Es mi vecina, está sola en el mundo y tiene 78 años. Se llama Pilar, sus hijos no le hablan, su marido murió hace mucho y con lo que le cuesta caminar ha dejado de poder ver a sus amigas. A todo esto sumadle todo el tema COVID y pánico que tiene a salir a la calle.
Nuestra amistad surgió con uno de tantos carteles que vimos en pandemia ‘si alguien necesita ayuda para la compra que me avise, vivo en el 3ºD’. Lo colgué animada por ver cómo la gente lo subía a sus RRSS y pensé ‘por qué no voy a ayudar yo también?’ y nada, Pilar acudió a mí para que le hiciera la compra.

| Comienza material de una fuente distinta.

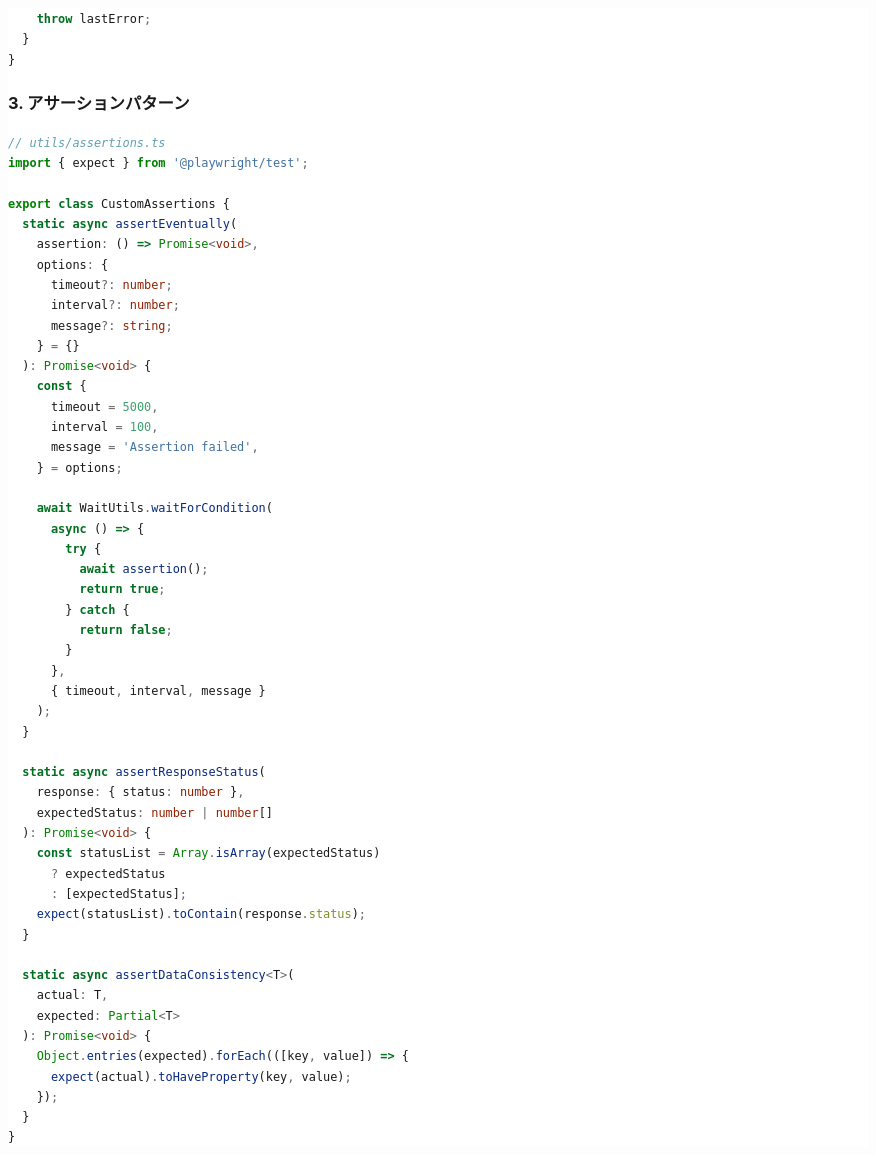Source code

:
 ```typescript
    throw lastError;
  }
}
```

### 3. アサーションパターン
```typescript
// utils/assertions.ts
import { expect } from '@playwright/test';

export class CustomAssertions {
  static async assertEventually(
    assertion: () => Promise<void>,
    options: {
      timeout?: number;
      interval?: number;
      message?: string;
    } = {}
  ): Promise<void> {
    const {
      timeout = 5000,
      interval = 100,
      message = 'Assertion failed',
    } = options;

    await WaitUtils.waitForCondition(
      async () => {
        try {
          await assertion();
          return true;
        } catch {
          return false;
        }
      },
      { timeout, interval, message }
    );
  }

  static async assertResponseStatus(
    response: { status: number },
    expectedStatus: number | number[]
  ): Promise<void> {
    const statusList = Array.isArray(expectedStatus)
      ? expectedStatus
      : [expectedStatus];
    expect(statusList).toContain(response.status);
  }

  static async assertDataConsistency<T>(
    actual: T,
    expected: Partial<T>
  ): Promise<void> {
    Object.entries(expected).forEach(([key, value]) => {
      expect(actual).toHaveProperty(key, value);
    });
  }
}
```
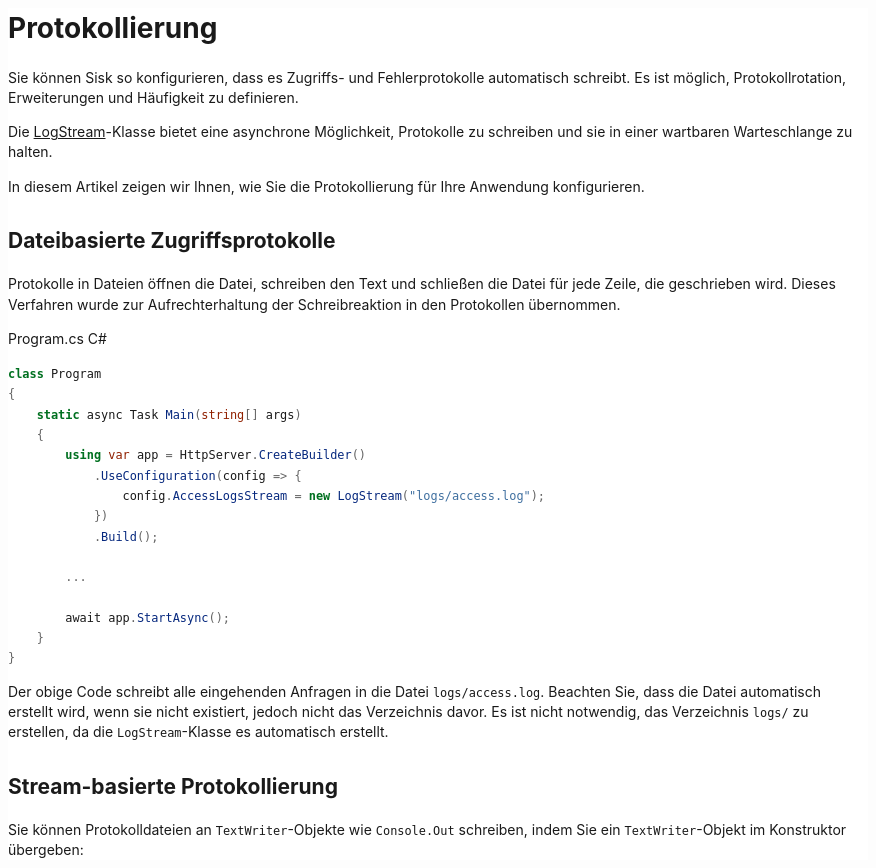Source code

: # Protokollierung

Sie können Sisk so konfigurieren, dass es Zugriffs- und Fehlerprotokolle automatisch schreibt. Es ist möglich, Protokollrotation, Erweiterungen und Häufigkeit zu definieren.

Die [LogStream](/api/Sisk.Core.Http.LogStream)-Klasse bietet eine asynchrone Möglichkeit, Protokolle zu schreiben und sie in einer wartbaren Warteschlange zu halten.

In diesem Artikel zeigen wir Ihnen, wie Sie die Protokollierung für Ihre Anwendung konfigurieren.

## Dateibasierte Zugriffsprotokolle

Protokolle in Dateien öffnen die Datei, schreiben den Text und schließen die Datei für jede Zeile, die geschrieben wird. Dieses Verfahren wurde zur Aufrechterhaltung der Schreibreaktion in den Protokollen übernommen.

<div class="script-header">
    <span>
        Program.cs
    </span>
    <span>
        C#
    </span>
</div>

```cs
class Program
{
    static async Task Main(string[] args)
    {
        using var app = HttpServer.CreateBuilder()
            .UseConfiguration(config => {
                config.AccessLogsStream = new LogStream("logs/access.log");
            })
            .Build();
        
        ...
        
        await app.StartAsync();
    }
}
```

Der obige Code schreibt alle eingehenden Anfragen in die Datei `logs/access.log`. Beachten Sie, dass die Datei automatisch erstellt wird, wenn sie nicht existiert, jedoch nicht das Verzeichnis davor. Es ist nicht notwendig, das Verzeichnis `logs/` zu erstellen, da die `LogStream`-Klasse es automatisch erstellt.

## Stream-basierte Protokollierung

Sie können Protokolldateien an `TextWriter`-Objekte wie `Console.Out` schreiben, indem Sie ein `TextWriter`-Objekt im Konstruktor übergeben:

Me pasaba la lista por debajo de la puerta y yo le dejaba la comida en el mismo sitio, cuando se ‘relajó’ la cosa, me invitó a pasar a merendar, a contarme su historia y a dejarse conocer. Yo empecé a contarle mis dramas con mi curro, con mi ahora ex y con mi madre, me ayudó como nunca nadie lo había hecho, desde el cariño y el respeto, encima con la mente más abierta que muchas de las juventudes que me rodean.
El caso es que en Noche Buena la invité a cenar a mi casa, se quedó a dormir porque se lo pedí yo y desde entonces estamos viviendo juntas. Se lo pedí como quien pide matrimonio, me puse nerviosa y todo ‘Pilar, ¿te quieres quedar a vivir conmigo?’.
Su cara.
Se puso a llorar, lágrimas caían y caían por su cara, empezó a darle un ataque de risa y cuando me dijo que sí nos abrazamos y nos pusimos a reír y llorar a la vez las dos.
Así que nada, aquí en el sofá, mientras vemos Sálvame os digo que nunca sabemos qué nos depara la vida. Tú te esperas viviendo con un maromo de dos metros y ojos verdes y acabas con una abuela de casi 80, y sabéis qué, que estoy encantada.